Lui vient-il la fantaisie de sauter en hiver dans le vestibule, ou d’ouvrir un vasistas, nouveaux cris :

— Aïe, où ? est-ce possible ? Ne cours point, ne va pas, n’ouvre pas ; tu vas te faire du mal, te refroidir…

Et Ilioucha restait tristement à la maison, soigné comme une fleur exotique dans une serre, et, comme une fleur mise sous cloche, il grandissait lentement et sans vigueur. Ses forces, qui cherchaient à se produire au dehors, étaient refoulées en dedans et baissaient et s’étiolaient.

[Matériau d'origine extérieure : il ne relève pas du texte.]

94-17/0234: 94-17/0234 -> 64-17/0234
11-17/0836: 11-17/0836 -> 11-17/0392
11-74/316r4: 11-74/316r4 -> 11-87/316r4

Quelquefois il se réveille si alerte, si frais, si gai ! il sent que quelque chose joue et bouillonne en lui comme si un diablotin s’y était établi, qui le taquine et l’invite tantôt à grimper sur le toit, tantôt à monter à poil le rouan vineux et à s’échapper sur lui dans les prés où l’on fait les foins, ou à rester à cheval sur l’enclos, ou à agacer les chiens du village.

Tout à coup l’envie lui vient de traverser le village en courant, ensuite de s’échapper par les champs, la cavée, le bocage de bouleaux, et en trois bonds de se jeter au fond du ravin, ou de provoquer les petits gars pour jouer aux boules de neige ; en un mot d’essayer ses forces.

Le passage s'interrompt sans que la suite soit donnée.